Mais il ne pouvait dormir ; malgré toutes les probabilités, il lui était impossible de renoncer à un doute qui flattait son orgueil ; il continua à rêver involontairement ; tantôt il voulait oublier la bourse, et n’y plus songer ; tantôt il voulait se nier l’existence même de Monna Bianchina, afin de chercher plus à l’aise. Cependant il avait tiré ses rideaux et il s’était enfoncé du côté de la ruelle pour ne pas voir le jour ; tout à coup il sauta à bas de son lit, et appela ses domestiques. Il venait de faire une réflexion bien simple qui ne s’était pas d’abord présentée à lui. Monna Bianchina n’était pas riche ; elle n’avait qu’une servante, et cette servante n’était pas une négresse, mais une grosse fille de Chioja. Comment aurait-elle pu se procurer, pour cette occasion, cette messagère inconnue que Pippo n’avait jamais vue à Venise ? Bénis soient ta noire figure, s’écria-t-il, et le soleil africain qui l’a colorée ! Et sans s’arrêter plus long-temps, il demanda son pourpoint et fit avancer sa gondole.


II.

Il avait résolu d’aller rendre visite à la signora Dorothée, femme de l’avogador Pasqualigo. Cette dame, respectable par son âge, était des plus riches et des plus spirituelles de la république : elle était, en outre, marraine de Pippo, et, comme il n’y avait pas une personne de distinction à Venise qu’elle ne connût, il espérait qu’elle pourrait l’aider à éclaircir le mystère qui l’occupait. Il pensa toutefois qu’il était encore trop matin pour se présenter chez sa protectrice, et il fit un tour de promenade, en attendant, sous les Procuraties.

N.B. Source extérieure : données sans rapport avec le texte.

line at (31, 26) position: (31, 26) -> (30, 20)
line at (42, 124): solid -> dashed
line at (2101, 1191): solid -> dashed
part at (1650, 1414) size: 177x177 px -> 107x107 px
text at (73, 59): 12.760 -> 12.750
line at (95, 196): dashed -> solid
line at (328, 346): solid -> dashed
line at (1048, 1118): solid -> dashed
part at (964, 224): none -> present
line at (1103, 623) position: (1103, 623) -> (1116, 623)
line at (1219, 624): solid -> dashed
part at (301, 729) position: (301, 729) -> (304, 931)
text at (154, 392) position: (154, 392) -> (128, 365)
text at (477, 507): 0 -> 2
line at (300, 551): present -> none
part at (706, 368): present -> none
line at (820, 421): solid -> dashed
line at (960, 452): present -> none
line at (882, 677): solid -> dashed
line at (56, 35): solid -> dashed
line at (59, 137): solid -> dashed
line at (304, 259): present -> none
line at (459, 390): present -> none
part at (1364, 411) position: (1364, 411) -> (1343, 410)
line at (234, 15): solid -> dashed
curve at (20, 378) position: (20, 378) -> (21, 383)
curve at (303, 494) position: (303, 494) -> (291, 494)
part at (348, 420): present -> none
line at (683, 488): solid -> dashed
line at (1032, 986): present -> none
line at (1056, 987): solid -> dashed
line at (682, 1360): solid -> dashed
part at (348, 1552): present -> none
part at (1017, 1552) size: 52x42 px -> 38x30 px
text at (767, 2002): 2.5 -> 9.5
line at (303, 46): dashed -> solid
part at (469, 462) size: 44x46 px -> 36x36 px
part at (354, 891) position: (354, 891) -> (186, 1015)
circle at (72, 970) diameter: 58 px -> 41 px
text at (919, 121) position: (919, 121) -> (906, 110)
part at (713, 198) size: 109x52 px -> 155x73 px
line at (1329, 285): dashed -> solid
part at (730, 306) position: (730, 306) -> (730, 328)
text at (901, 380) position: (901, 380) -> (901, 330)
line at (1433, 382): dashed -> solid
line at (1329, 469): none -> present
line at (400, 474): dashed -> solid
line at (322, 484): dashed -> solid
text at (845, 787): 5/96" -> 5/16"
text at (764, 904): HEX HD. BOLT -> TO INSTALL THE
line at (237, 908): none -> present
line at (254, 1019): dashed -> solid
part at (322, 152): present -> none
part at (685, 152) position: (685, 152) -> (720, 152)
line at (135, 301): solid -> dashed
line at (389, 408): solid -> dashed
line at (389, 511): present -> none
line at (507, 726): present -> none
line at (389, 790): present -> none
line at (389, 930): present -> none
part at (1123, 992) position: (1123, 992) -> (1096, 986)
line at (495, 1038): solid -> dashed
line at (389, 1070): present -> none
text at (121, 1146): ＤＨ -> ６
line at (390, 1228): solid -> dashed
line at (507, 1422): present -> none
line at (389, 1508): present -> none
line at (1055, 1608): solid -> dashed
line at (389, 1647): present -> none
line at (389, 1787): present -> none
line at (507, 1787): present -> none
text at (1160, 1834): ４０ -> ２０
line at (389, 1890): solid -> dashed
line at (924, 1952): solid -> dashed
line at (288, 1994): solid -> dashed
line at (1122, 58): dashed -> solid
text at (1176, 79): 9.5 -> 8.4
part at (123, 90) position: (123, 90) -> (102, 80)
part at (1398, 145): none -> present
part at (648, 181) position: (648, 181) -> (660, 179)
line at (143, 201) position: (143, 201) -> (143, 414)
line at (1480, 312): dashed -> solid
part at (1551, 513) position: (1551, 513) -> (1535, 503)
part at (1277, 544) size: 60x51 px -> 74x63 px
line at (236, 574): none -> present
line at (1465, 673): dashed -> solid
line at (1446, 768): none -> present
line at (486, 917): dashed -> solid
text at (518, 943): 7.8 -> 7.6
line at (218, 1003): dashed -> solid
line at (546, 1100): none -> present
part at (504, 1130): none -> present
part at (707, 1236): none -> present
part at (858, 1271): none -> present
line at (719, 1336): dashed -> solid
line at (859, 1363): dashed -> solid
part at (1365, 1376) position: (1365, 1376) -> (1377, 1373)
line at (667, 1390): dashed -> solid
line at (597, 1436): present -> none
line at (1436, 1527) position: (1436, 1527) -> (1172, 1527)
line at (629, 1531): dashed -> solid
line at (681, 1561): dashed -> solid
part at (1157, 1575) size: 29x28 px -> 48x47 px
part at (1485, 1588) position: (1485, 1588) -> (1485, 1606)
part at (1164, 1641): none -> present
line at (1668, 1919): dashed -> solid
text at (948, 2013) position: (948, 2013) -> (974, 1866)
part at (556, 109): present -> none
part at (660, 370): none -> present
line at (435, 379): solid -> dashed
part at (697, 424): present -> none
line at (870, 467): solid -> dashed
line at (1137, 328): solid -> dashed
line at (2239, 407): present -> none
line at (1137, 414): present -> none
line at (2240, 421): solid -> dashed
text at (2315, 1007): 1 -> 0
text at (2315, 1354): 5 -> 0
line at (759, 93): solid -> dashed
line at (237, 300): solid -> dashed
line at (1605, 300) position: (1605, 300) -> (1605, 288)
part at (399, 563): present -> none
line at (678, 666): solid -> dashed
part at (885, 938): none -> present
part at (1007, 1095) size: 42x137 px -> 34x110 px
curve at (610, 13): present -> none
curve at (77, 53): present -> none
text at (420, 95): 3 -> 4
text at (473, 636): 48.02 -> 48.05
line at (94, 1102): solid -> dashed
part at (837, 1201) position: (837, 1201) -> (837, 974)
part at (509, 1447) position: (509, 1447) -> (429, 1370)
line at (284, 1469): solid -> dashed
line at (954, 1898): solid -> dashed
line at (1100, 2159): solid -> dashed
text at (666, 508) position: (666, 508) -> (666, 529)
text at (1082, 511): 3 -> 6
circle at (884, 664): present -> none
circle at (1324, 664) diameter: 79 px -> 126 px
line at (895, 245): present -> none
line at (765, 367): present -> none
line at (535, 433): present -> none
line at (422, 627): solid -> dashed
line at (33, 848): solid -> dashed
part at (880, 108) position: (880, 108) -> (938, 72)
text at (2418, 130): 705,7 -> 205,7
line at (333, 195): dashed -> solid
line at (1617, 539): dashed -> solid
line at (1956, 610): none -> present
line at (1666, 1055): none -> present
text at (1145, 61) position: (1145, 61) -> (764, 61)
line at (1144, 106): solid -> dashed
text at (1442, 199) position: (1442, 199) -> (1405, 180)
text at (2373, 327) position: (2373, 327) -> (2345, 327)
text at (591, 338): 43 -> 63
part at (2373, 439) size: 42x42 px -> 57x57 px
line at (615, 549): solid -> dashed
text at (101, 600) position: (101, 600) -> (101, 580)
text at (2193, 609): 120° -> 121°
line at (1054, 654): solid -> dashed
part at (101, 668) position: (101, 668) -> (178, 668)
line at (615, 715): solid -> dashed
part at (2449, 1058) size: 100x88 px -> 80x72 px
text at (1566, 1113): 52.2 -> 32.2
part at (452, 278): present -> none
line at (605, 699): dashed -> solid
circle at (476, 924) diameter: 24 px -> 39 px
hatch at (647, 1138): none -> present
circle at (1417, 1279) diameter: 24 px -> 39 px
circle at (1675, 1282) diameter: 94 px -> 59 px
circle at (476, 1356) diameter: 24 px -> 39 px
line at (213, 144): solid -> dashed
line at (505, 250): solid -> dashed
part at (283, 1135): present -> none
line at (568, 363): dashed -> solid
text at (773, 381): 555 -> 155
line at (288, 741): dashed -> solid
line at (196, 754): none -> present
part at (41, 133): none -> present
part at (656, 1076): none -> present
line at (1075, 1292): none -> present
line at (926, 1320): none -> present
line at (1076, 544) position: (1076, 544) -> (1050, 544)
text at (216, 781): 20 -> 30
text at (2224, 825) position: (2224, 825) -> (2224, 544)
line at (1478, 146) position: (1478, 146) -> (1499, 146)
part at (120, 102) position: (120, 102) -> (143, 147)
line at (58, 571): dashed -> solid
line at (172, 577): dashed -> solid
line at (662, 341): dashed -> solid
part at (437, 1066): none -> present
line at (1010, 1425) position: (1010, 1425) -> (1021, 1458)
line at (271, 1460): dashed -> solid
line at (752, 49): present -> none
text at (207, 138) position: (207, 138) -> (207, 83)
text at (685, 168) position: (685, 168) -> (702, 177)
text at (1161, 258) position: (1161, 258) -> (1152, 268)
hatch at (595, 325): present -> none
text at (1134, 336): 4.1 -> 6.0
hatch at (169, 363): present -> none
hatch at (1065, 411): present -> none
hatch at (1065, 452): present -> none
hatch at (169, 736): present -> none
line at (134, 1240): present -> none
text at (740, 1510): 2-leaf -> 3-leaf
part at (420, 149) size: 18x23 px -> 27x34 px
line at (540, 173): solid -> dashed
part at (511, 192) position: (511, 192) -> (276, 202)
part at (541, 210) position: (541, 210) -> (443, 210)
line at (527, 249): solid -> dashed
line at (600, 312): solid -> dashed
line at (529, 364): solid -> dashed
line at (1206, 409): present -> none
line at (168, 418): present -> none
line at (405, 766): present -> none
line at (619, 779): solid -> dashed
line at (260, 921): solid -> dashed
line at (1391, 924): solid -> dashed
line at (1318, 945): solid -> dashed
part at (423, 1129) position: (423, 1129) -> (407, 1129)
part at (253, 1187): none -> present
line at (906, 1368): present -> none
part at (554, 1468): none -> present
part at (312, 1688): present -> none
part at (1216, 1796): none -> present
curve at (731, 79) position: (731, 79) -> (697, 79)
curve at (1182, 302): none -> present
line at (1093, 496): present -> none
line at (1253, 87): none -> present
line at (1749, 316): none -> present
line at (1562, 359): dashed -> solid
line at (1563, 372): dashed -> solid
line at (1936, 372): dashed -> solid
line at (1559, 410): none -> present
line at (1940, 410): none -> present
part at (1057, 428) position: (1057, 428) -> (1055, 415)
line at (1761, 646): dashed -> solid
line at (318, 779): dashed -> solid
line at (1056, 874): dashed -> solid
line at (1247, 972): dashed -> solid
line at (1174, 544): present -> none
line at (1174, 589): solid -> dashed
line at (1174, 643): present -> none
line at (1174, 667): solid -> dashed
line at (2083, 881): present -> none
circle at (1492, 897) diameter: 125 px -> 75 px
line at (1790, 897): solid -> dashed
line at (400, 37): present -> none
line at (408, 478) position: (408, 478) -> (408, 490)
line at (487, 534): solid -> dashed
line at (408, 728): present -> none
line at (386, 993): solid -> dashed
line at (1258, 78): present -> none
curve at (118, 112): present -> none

Le hasard voulut qu’il y rencontrât précisément Monna Bianchina, qui marchandait des étoffes ; il entra dans la boutique, et, sans trop savoir pourquoi, après quelques paroles insignifiantes, il lui dit « Monna Bianchina, vous m’avez envoyé, ce matin, un joli cadeau, et vous m’avez donné un sage conseil ; je vous en remercie bien humblement. »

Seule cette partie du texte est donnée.